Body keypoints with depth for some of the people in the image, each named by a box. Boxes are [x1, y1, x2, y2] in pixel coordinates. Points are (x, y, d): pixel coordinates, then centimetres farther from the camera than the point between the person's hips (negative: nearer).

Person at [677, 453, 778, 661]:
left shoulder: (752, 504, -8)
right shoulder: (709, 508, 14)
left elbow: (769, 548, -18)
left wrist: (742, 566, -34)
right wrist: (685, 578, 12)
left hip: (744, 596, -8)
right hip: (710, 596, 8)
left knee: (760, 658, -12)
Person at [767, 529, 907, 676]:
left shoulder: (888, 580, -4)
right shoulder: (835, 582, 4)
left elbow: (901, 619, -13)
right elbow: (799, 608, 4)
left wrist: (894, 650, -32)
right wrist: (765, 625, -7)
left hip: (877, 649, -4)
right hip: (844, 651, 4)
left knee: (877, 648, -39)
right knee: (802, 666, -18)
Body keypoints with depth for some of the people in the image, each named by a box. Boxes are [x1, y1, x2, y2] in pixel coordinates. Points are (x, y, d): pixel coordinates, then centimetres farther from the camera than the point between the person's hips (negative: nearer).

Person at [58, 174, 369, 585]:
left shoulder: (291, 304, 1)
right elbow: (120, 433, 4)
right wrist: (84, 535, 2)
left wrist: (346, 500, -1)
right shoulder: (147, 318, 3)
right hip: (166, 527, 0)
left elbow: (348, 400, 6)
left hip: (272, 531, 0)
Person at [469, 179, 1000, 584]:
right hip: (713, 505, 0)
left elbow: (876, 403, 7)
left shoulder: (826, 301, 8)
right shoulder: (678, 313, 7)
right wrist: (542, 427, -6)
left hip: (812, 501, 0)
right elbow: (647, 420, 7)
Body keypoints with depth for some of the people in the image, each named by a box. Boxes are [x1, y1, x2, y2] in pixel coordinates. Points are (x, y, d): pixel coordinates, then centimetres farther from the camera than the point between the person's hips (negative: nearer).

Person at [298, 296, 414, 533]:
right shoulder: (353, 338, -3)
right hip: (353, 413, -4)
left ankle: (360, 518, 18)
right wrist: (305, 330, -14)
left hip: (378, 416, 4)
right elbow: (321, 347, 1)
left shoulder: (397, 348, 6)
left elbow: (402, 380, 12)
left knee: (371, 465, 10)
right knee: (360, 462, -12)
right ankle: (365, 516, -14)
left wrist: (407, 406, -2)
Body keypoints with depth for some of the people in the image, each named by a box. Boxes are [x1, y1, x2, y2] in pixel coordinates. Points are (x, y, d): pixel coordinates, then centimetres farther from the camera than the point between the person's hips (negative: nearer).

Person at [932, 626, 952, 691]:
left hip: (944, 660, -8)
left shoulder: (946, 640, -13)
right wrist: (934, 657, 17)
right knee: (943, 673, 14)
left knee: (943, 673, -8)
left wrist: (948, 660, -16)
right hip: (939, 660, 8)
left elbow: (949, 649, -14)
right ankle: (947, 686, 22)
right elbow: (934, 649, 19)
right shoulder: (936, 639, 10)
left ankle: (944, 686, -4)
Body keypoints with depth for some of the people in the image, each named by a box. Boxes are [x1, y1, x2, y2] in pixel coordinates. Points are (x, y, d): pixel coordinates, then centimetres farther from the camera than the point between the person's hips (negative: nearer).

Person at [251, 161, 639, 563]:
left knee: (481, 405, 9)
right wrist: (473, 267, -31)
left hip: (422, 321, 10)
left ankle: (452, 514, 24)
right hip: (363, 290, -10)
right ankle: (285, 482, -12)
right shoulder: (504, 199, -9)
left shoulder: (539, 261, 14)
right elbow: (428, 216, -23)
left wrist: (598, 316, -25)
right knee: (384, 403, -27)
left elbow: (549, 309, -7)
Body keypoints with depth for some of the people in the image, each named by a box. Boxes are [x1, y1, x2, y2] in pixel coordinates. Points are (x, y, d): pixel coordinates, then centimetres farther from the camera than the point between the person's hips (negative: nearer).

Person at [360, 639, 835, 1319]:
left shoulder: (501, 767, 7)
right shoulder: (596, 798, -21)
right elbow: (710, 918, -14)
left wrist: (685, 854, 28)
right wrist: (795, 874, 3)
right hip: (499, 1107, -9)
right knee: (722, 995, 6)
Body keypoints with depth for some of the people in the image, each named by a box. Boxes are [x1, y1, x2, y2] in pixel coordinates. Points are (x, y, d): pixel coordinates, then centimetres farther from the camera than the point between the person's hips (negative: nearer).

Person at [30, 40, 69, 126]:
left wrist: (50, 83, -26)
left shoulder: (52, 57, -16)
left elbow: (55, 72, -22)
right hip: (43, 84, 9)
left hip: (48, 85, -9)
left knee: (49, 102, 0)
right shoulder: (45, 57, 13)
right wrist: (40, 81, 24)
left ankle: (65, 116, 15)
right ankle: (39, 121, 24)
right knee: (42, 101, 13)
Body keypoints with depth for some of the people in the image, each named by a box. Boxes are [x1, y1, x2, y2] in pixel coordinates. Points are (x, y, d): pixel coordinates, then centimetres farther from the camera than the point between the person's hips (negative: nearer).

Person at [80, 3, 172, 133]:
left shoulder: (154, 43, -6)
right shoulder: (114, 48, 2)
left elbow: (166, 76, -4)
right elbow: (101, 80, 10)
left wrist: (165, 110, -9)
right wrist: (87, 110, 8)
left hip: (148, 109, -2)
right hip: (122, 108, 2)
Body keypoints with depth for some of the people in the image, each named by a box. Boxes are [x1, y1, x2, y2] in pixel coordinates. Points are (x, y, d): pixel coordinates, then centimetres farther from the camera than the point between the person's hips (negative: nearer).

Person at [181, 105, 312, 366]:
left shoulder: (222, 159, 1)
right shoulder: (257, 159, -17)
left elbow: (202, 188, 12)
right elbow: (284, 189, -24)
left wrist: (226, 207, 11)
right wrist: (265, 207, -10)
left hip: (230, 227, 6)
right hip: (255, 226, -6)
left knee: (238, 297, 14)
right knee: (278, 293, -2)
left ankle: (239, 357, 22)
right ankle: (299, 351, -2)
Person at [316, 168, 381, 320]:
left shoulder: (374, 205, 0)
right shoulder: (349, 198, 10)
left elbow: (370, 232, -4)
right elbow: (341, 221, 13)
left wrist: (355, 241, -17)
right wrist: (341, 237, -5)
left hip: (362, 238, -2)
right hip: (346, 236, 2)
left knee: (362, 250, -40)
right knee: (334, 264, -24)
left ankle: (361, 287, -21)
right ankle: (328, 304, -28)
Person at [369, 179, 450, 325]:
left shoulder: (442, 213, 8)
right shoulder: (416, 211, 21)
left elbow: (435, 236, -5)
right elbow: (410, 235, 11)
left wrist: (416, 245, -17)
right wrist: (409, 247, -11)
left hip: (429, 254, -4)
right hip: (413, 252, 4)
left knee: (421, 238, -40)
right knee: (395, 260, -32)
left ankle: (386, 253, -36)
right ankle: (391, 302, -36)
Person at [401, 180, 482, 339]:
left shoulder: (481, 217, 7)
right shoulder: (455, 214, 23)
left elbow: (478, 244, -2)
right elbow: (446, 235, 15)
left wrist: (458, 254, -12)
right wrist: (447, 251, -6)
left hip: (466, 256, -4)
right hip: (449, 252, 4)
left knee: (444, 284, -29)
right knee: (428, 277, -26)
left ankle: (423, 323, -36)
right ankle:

_EXERCISE GOAL_
Convert the material above into a JSON list of strings, with one string for each line and blank lines omitted.

_ANSWER FOR THE TASK_
[
  "Body keypoints with depth for some of the people in the image, each named by a box. Boxes are [x1, y1, x2, y2] in pixel coordinates. Points are (x, y, d): pixel coordinates, then centimetres farther from the camera than the point between the person's hips (negative: nearer).",
  "Person at [677, 453, 778, 661]:",
  "left shoulder: (752, 504, -8)",
  "right shoulder: (709, 508, 14)",
  "left elbow: (769, 548, -18)",
  "left wrist: (742, 566, -34)",
  "right wrist: (685, 578, 12)",
  "left hip: (744, 596, -8)",
  "right hip: (710, 596, 8)",
  "left knee: (760, 658, -12)",
  "Person at [767, 529, 907, 676]:",
  "left shoulder: (888, 580, -4)",
  "right shoulder: (835, 582, 4)",
  "left elbow: (901, 619, -13)",
  "right elbow: (799, 608, 4)",
  "left wrist: (894, 650, -32)",
  "right wrist: (765, 625, -7)",
  "left hip: (877, 649, -4)",
  "right hip: (844, 651, 4)",
  "left knee: (877, 648, -39)",
  "right knee: (802, 666, -18)",
  "Body keypoints with depth for some of the people in the image, each named by a box. Boxes are [x1, y1, x2, y2] in pixel coordinates. Points are (x, y, d): pixel coordinates, then centimetres farther from the camera than the point between the person's hips (negative: nearer).",
  "Person at [58, 174, 369, 585]:",
  "left shoulder: (291, 304, 1)",
  "right elbow: (120, 433, 4)",
  "right wrist: (84, 535, 2)",
  "left wrist: (346, 500, -1)",
  "right shoulder: (147, 318, 3)",
  "right hip: (166, 527, 0)",
  "left elbow: (348, 400, 6)",
  "left hip: (272, 531, 0)",
  "Person at [469, 179, 1000, 584]:",
  "right hip: (713, 505, 0)",
  "left elbow: (876, 403, 7)",
  "left shoulder: (826, 301, 8)",
  "right shoulder: (678, 313, 7)",
  "right wrist: (542, 427, -6)",
  "left hip: (812, 501, 0)",
  "right elbow: (647, 420, 7)",
  "Body keypoints with depth for some of the people in the image, each named by a box. Boxes are [x1, y1, x2, y2] in pixel coordinates. Points are (x, y, d): pixel coordinates, then centimetres farther from the camera than the point between the person's hips (negative: nearer).",
  "Person at [298, 296, 414, 533]:",
  "right shoulder: (353, 338, -3)",
  "right hip: (353, 413, -4)",
  "left ankle: (360, 518, 18)",
  "right wrist: (305, 330, -14)",
  "left hip: (378, 416, 4)",
  "right elbow: (321, 347, 1)",
  "left shoulder: (397, 348, 6)",
  "left elbow: (402, 380, 12)",
  "left knee: (371, 465, 10)",
  "right knee: (360, 462, -12)",
  "right ankle: (365, 516, -14)",
  "left wrist: (407, 406, -2)",
  "Body keypoints with depth for some of the people in the image, each named by a box. Boxes are [x1, y1, x2, y2] in pixel coordinates. Points are (x, y, d): pixel coordinates, then centimetres farther from the camera than the point between the person's hips (negative: nearer).",
  "Person at [932, 626, 952, 691]:",
  "left hip: (944, 660, -8)",
  "left shoulder: (946, 640, -13)",
  "right wrist: (934, 657, 17)",
  "right knee: (943, 673, 14)",
  "left knee: (943, 673, -8)",
  "left wrist: (948, 660, -16)",
  "right hip: (939, 660, 8)",
  "left elbow: (949, 649, -14)",
  "right ankle: (947, 686, 22)",
  "right elbow: (934, 649, 19)",
  "right shoulder: (936, 639, 10)",
  "left ankle: (944, 686, -4)",
  "Body keypoints with depth for some of the people in the image, each named by a box. Boxes are [x1, y1, x2, y2] in pixel coordinates. Points are (x, y, d): pixel coordinates, then centimetres farther from the camera than the point between the person's hips (negative: nearer).",
  "Person at [251, 161, 639, 563]:",
  "left knee: (481, 405, 9)",
  "right wrist: (473, 267, -31)",
  "left hip: (422, 321, 10)",
  "left ankle: (452, 514, 24)",
  "right hip: (363, 290, -10)",
  "right ankle: (285, 482, -12)",
  "right shoulder: (504, 199, -9)",
  "left shoulder: (539, 261, 14)",
  "right elbow: (428, 216, -23)",
  "left wrist: (598, 316, -25)",
  "right knee: (384, 403, -27)",
  "left elbow: (549, 309, -7)",
  "Body keypoints with depth for some of the people in the image, each named by a box. Boxes are [x1, y1, x2, y2] in pixel coordinates. Points are (x, y, d): pixel coordinates, then centimetres farther from the camera than the point between the person's hips (negative: nearer).",
  "Person at [360, 639, 835, 1319]:",
  "left shoulder: (501, 767, 7)",
  "right shoulder: (596, 798, -21)",
  "right elbow: (710, 918, -14)",
  "left wrist: (685, 854, 28)",
  "right wrist: (795, 874, 3)",
  "right hip: (499, 1107, -9)",
  "right knee: (722, 995, 6)",
  "Body keypoints with depth for some of the people in the image, each named by a box. Boxes are [x1, y1, x2, y2] in pixel coordinates. Points are (x, y, d): pixel coordinates, then centimetres farther from the camera than the point between the person's hips (negative: nearer).",
  "Person at [30, 40, 69, 126]:",
  "left wrist: (50, 83, -26)",
  "left shoulder: (52, 57, -16)",
  "left elbow: (55, 72, -22)",
  "right hip: (43, 84, 9)",
  "left hip: (48, 85, -9)",
  "left knee: (49, 102, 0)",
  "right shoulder: (45, 57, 13)",
  "right wrist: (40, 81, 24)",
  "left ankle: (65, 116, 15)",
  "right ankle: (39, 121, 24)",
  "right knee: (42, 101, 13)",
  "Body keypoints with depth for some of the people in the image, each named by a box. Boxes are [x1, y1, x2, y2] in pixel coordinates. Points are (x, y, d): pixel coordinates, then centimetres farther from the camera than the point between the person's hips (negative: nearer).",
  "Person at [80, 3, 172, 133]:",
  "left shoulder: (154, 43, -6)",
  "right shoulder: (114, 48, 2)",
  "left elbow: (166, 76, -4)",
  "right elbow: (101, 80, 10)",
  "left wrist: (165, 110, -9)",
  "right wrist: (87, 110, 8)",
  "left hip: (148, 109, -2)",
  "right hip: (122, 108, 2)",
  "Body keypoints with depth for some of the people in the image, each named by a box. Boxes are [x1, y1, x2, y2] in pixel coordinates. Points are (x, y, d): pixel coordinates, then centimetres farther from the camera than the point between the person's hips (negative: nearer).",
  "Person at [181, 105, 312, 366]:",
  "left shoulder: (222, 159, 1)",
  "right shoulder: (257, 159, -17)",
  "left elbow: (202, 188, 12)",
  "right elbow: (284, 189, -24)",
  "left wrist: (226, 207, 11)",
  "right wrist: (265, 207, -10)",
  "left hip: (230, 227, 6)",
  "right hip: (255, 226, -6)",
  "left knee: (238, 297, 14)",
  "right knee: (278, 293, -2)",
  "left ankle: (239, 357, 22)",
  "right ankle: (299, 351, -2)",
  "Person at [316, 168, 381, 320]:",
  "left shoulder: (374, 205, 0)",
  "right shoulder: (349, 198, 10)",
  "left elbow: (370, 232, -4)",
  "right elbow: (341, 221, 13)",
  "left wrist: (355, 241, -17)",
  "right wrist: (341, 237, -5)",
  "left hip: (362, 238, -2)",
  "right hip: (346, 236, 2)",
  "left knee: (362, 250, -40)",
  "right knee: (334, 264, -24)",
  "left ankle: (361, 287, -21)",
  "right ankle: (328, 304, -28)",
  "Person at [369, 179, 450, 325]:",
  "left shoulder: (442, 213, 8)",
  "right shoulder: (416, 211, 21)",
  "left elbow: (435, 236, -5)",
  "right elbow: (410, 235, 11)",
  "left wrist: (416, 245, -17)",
  "right wrist: (409, 247, -11)",
  "left hip: (429, 254, -4)",
  "right hip: (413, 252, 4)",
  "left knee: (421, 238, -40)",
  "right knee: (395, 260, -32)",
  "left ankle: (386, 253, -36)",
  "right ankle: (391, 302, -36)",
  "Person at [401, 180, 482, 339]:",
  "left shoulder: (481, 217, 7)",
  "right shoulder: (455, 214, 23)",
  "left elbow: (478, 244, -2)",
  "right elbow: (446, 235, 15)",
  "left wrist: (458, 254, -12)",
  "right wrist: (447, 251, -6)",
  "left hip: (466, 256, -4)",
  "right hip: (449, 252, 4)",
  "left knee: (444, 284, -29)",
  "right knee: (428, 277, -26)",
  "left ankle: (423, 323, -36)",
  "right ankle:"
]